### Work task
Using the records below, output the stretch that opens with the line containing "37 | 0.3% | 97%" and closes with the line containing "59 | 0% | 0.1%", exactly and including both lines, with nothing more.

═════ Dataset content ═════

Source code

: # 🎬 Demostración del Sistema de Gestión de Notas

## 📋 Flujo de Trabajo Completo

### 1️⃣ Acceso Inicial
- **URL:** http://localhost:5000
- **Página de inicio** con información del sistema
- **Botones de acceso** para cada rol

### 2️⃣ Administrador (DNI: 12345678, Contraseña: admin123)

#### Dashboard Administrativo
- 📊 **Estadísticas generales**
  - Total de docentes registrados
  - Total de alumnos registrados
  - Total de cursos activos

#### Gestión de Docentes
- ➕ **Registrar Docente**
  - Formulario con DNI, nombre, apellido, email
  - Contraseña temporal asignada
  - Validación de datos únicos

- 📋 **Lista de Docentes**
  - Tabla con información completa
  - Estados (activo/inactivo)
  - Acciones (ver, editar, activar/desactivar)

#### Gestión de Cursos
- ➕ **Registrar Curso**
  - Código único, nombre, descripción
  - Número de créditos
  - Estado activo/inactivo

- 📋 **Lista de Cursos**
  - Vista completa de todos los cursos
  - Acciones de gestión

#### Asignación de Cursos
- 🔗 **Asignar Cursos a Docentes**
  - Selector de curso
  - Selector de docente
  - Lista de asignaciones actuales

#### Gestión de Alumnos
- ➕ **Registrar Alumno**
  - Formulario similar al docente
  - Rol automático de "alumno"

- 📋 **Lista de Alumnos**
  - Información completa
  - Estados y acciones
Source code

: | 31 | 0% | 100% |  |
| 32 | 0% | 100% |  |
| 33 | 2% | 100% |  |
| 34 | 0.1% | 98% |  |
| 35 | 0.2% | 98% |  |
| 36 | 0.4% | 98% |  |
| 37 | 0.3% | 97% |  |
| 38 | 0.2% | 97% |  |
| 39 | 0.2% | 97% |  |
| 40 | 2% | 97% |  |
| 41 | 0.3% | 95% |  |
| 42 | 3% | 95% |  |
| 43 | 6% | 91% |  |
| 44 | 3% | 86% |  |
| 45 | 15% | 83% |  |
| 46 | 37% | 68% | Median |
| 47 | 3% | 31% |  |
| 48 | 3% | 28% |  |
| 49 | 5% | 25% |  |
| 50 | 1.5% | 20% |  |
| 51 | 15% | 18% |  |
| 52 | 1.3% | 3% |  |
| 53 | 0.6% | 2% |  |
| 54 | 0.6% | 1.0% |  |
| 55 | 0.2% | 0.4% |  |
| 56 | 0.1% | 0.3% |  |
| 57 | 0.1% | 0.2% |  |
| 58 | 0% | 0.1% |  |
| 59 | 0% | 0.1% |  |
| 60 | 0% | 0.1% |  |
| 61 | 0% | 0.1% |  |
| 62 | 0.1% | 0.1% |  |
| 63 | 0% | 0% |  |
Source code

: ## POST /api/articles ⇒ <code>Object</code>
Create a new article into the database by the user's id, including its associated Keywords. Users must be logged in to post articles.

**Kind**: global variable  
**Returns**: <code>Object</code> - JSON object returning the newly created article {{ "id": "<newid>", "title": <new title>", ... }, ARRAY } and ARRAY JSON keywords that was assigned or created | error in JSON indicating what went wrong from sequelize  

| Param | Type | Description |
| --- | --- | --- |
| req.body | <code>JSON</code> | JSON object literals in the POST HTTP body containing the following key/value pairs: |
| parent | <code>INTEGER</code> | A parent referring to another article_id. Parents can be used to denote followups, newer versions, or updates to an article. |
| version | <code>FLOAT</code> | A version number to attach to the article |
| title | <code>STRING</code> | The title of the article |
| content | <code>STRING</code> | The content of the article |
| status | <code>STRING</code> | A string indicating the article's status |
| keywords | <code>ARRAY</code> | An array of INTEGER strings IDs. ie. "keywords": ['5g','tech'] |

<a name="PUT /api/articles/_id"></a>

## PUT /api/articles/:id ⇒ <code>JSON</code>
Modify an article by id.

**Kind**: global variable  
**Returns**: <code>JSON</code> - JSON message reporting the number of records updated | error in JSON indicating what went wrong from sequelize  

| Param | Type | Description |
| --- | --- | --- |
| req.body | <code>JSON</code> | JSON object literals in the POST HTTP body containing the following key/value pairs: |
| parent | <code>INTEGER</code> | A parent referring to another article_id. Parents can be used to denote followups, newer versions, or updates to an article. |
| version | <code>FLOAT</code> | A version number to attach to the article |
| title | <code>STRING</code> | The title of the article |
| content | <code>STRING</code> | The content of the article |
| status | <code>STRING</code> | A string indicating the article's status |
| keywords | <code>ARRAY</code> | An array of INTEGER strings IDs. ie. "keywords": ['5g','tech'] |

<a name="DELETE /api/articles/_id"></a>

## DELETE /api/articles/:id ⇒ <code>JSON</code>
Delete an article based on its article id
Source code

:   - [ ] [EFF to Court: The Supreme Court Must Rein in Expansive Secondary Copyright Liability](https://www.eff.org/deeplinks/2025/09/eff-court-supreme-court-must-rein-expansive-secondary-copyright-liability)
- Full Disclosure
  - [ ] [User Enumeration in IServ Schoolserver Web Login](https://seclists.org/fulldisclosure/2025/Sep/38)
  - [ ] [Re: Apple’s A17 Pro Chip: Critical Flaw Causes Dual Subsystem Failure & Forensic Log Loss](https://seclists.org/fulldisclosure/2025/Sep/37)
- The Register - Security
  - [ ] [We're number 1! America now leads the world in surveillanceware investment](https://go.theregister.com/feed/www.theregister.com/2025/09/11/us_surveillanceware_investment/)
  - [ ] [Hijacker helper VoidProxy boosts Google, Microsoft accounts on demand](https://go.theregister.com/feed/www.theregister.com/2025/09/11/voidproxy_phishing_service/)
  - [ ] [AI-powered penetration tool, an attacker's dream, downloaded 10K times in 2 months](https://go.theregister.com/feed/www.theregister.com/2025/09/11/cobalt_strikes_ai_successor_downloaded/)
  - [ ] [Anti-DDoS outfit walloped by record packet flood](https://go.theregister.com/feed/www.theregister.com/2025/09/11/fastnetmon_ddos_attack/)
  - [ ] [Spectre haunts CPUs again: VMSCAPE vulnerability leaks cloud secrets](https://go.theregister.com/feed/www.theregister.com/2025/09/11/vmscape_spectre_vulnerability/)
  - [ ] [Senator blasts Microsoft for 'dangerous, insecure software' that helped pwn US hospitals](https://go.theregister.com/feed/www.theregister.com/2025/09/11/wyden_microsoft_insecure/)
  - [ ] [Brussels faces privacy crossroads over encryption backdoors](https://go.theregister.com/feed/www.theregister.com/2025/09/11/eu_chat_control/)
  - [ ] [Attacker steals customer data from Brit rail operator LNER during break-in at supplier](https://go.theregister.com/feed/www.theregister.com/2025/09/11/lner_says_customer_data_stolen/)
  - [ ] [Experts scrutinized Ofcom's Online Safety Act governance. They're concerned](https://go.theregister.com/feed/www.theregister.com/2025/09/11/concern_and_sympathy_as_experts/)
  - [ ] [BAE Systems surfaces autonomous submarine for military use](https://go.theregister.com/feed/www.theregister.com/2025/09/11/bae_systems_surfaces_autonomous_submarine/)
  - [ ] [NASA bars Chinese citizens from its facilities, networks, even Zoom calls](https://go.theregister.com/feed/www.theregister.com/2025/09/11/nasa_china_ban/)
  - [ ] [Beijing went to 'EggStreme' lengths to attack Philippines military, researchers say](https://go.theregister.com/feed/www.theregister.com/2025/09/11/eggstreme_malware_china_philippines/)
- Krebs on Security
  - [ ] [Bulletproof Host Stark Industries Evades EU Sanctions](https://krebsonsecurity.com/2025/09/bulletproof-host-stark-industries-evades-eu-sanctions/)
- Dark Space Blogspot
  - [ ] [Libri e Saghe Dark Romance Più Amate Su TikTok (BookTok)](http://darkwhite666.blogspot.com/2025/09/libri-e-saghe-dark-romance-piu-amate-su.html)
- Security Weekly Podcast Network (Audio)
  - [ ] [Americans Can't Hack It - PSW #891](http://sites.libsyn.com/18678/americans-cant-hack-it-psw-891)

═════

### Task solution
| 37 | 0.3% | 97% |  |
| 38 | 0.2% | 97% |  |
| 39 | 0.2% | 97% |  |
| 40 | 2% | 97% |  |
| 41 | 0.3% | 95% |  |
| 42 | 3% | 95% |  |
| 43 | 6% | 91% |  |
| 44 | 3% | 86% |  |
| 45 | 15% | 83% |  |
| 46 | 37% | 68% | Median |
| 47 | 3% | 31% |  |
| 48 | 3% | 28% |  |
| 49 | 5% | 25% |  |
| 50 | 1.5% | 20% |  |
| 51 | 15% | 18% |  |
| 52 | 1.3% | 3% |  |
| 53 | 0.6% | 2% |  |
| 54 | 0.6% | 1.0% |  |
| 55 | 0.2% | 0.4% |  |
| 56 | 0.1% | 0.3% |  |
| 57 | 0.1% | 0.2% |  |
| 58 | 0% | 0.1% |  |
| 59 | 0% | 0.1% |  |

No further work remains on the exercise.